For their part, Taiwanese authorities are urging the EU to sign a trade agreement with their country. Last month, the Taiwanese mission to the EU said that negotiations for an investment treaty should not be held hostage by EU-China investment talks.

In 2020 Taiwan was the EU's 14th trading partner. The volume of trade (US$ 58.3 billion) was higher than that recorded by the Union with Vietnam and Singapore, two countries with which it already inked comprehensive trade and investment agreements.

However, the European Commission remains lukewarm about the idea of ​​entering into a formal agreement with Taiwan. “We are looking into possible options to boost our engagement with Taiwan, which remains an important and like-minded trade partner. This is a work in progress in Brussels,” said a European Commission spokesperson.

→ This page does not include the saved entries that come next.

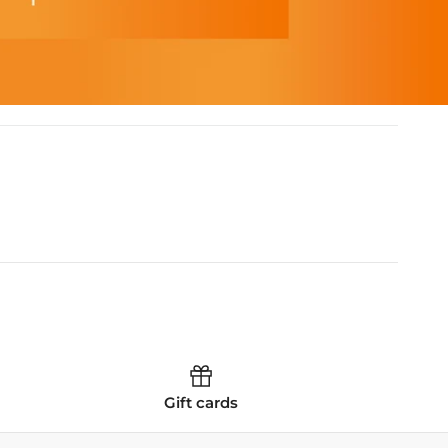
Gift cards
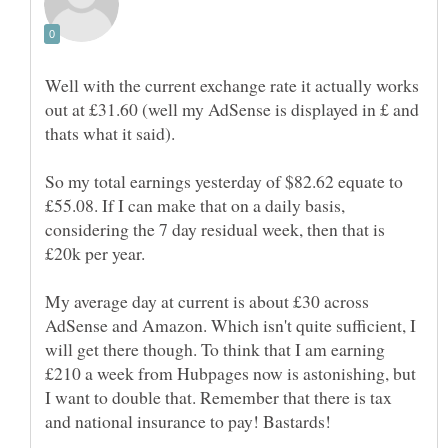
Well with the current exchange rate it actually works
out at £31.60 (well my AdSense is displayed in £ and
So my total earnings yesterday of $82.62 equate to
£55.08. If I can make that on a daily basis,
considering the 7 day residual week, then that is
£20k per year.
My average day at current is about £30 across
AdSense and Amazon. Which isn't quite sufficient, I
will get there though. To think that I am earning
£210 a week from Hubpages now is astonishing, but
I want to double that. Remember that there is tax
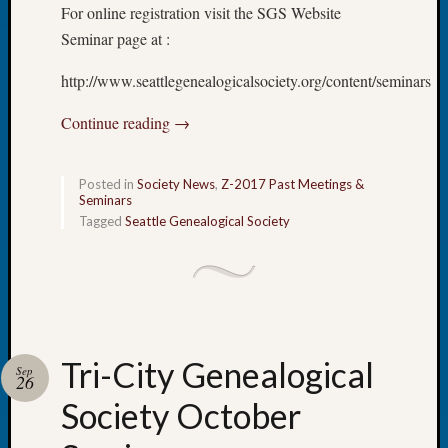
Your
For online registration visit the SGS Website
Geneal
Seminar page at :
http://www.seattlegenealogicalsociety.org/content/seminars
Archives
Continue reading
→
Archives
Posted in
Society News
,
Z-2017 Past Meetings &
Categori
Seminars
Tagged
Seattle Genealogical Society
2022
Semina
&
Confer
2023
Semina
Tri-City Genealogical
&
Sep
26
Confer
Society October
2024
Semina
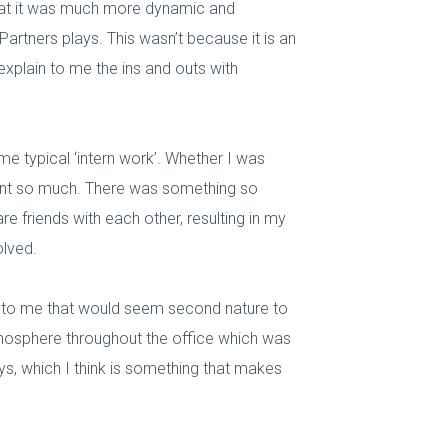
 that it was much more dynamic and
artners plays. This wasn’t because it is an
 explain to me the ins and outs with
 me typical ‘intern work’. Whether I was
learnt so much. There was something so
e friends with each other, resulting in my
olved.
s to me that would seem second nature to
atmosphere throughout the office which was
ys, which I think is something that makes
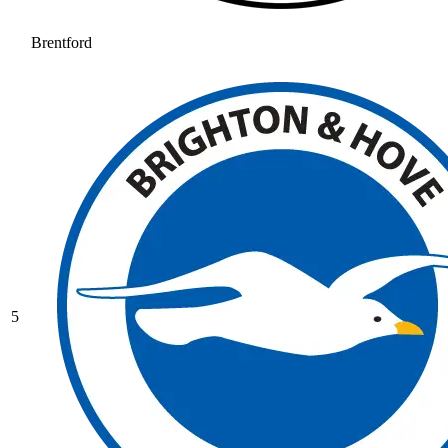
Brentford
5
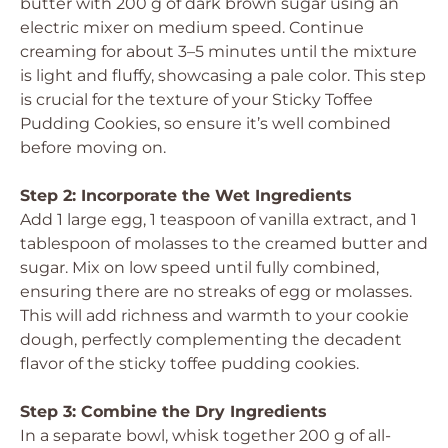
butter with 200 g of dark brown sugar using an
electric mixer on medium speed. Continue
creaming for about 3–5 minutes until the mixture
is light and fluffy, showcasing a pale color. This step
is crucial for the texture of your Sticky Toffee
Pudding Cookies, so ensure it’s well combined
before moving on.
Step 2: Incorporate the Wet Ingredients
Add 1 large egg, 1 teaspoon of vanilla extract, and 1
tablespoon of molasses to the creamed butter and
sugar. Mix on low speed until fully combined,
ensuring there are no streaks of egg or molasses.
This will add richness and warmth to your cookie
dough, perfectly complementing the decadent
flavor of the sticky toffee pudding cookies.
Step 3: Combine the Dry Ingredients
In a separate bowl, whisk together 200 g of all-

For Vautmans, the EU Commission and the European Council are “reluctant” because they believe that the move would damage the EU’s “one China policy”. China considers Taiwan a rebel province, and has never ruled out the use force to take it. The island has been de facto independent from mainland China since 1949. That year, Chiang Kai-shek's nationalist (Kuomintang) forces fled the mainland after losing the civil war with the Communists, but continued to claim to be the heir to the Republic of China founded in 1912.

Chinese authorities have repeatedly warned the European Union not to entertain government relations with Taiwan. Signing a trade pact with Taiwan would spark China’s anger, worsening already tense relations between the EU and China. Recently, the two sides have exchanged sanctions over China’s treatment of Uyghurs in Xinjiang, while the EU Parliament has frozen the ratification process of the China-EU investment agreement.

According to Vautmans, “this reluctance is not unsurprising, however, if you see the lack of official reaction from the Commission and European Council after Chinese countersanctions on EU individuals and entities defending human rights.” EU leaders wants “to avoid confrontation with China for good reasons,” noted the MEP from Belgium, “but at the same time EU institutions have to act united and defend European values when they are under attack.”